O destaque ficou com a desaceleração nos preços dos alimentos, de 0,31% para 0,04% no período. "Os alimentos têm um peso muito grande no orçamento das famílias", afirmou Jensen. De acordo com o IBGE, o item responde por cerca de 25% do IPCA, taxa que serve de referência para a política de metas de inflação do Banco Central.

A onda de protestos no País também se refletiu na inflação, de acordo com a coordenadora de Índices de Preços do IBGE, Eulina Nunes dos Santos. Ela lembrou que as manifestações obrigaram muitos comerciantes a fechar as portas. Para compensar as perdas e desovar os estoques, que subiram ao longo de junho, baixaram os preços. "Junho foi um mês atípico. O consumo já estava retraído", afirmou.

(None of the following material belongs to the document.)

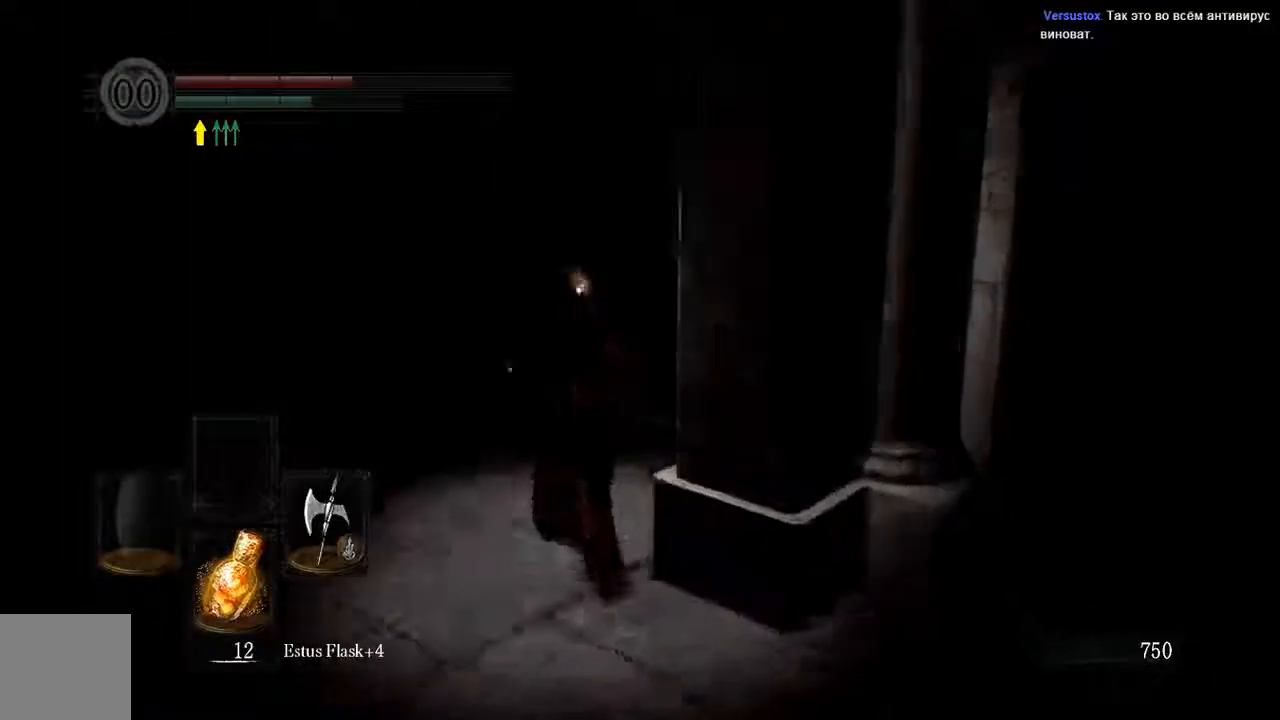
Gameplay with a controller (Xbox layout); each line is a JSON object with the inputs held at the frame after it (dt_ms = milliseconds from this image to that frame). "events" lists button and stick changes between this image and that frame as [ms after this image, input, new state], when the widget could be followed in between. Not read: L3.
{"dt_ms": 1000, "buttons": [], "left_stick": "up", "right_stick": "center"}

A responsável pelo cálculo do IPCA observa que os protestos aconteceram em um momento propenso à retração no ritmo de alta do preço dos alimentos, como o menor consumo das famílias e a entrada da safra agrícola, que aponta para um crescimento de 15% sobre o ano anterior.

Para o economista Fábio Romão, da LCA Consultores, os alimentos devem continuar contribuindo para segurar a inflação em julho.

Mas a alimentação subiu quase o dobro

Com peso bastante relevante em todos os índices de inflação ao consumidor, o grupo Alimentação mostrou um comportamento que assustou a população brasileira no primeiro semestre de 2013. A despeito de ter apresentado desaceleração importante em junho em três importantes indicadores do País, a classe de despesa encerrou a primeira metade do ano com variação próxima do dobro da inflação média apurada no período. A boa notícia, de acordo com alguns especialistas, é que o segundo semestre tende a ser melhor para os preços dos alimentos, seja pela sazonalidade favorável ou pela safra de alguns itens.

Entre janeiro e junho, no principal indicador de inflação, o Índice Nacional de Preços ao Consumidor (IPCA), do IBGE, o grupo Alimentação acumulou elevação de 6,02% contra uma taxa geral de 3,15%. Situação parecida foi observada no Índice de Preços ao Consumidor Semanal (IPC-S), apurado pela Fundação Getúlio Vargas (FGV), com taxa de 3,29% contra variação positiva de 6,29% dos alimentos. No IPC da Fipe, a inflação acumulada foi de 1,89%, enquanto o grupo Alimentação avançou 3,12%.

A principal explicação para esse comportamento dos alimentos foi o clima chuvoso dos primeiros meses de 2013 que atrapalhou especialmente a oferta dos chamados itens "in natura".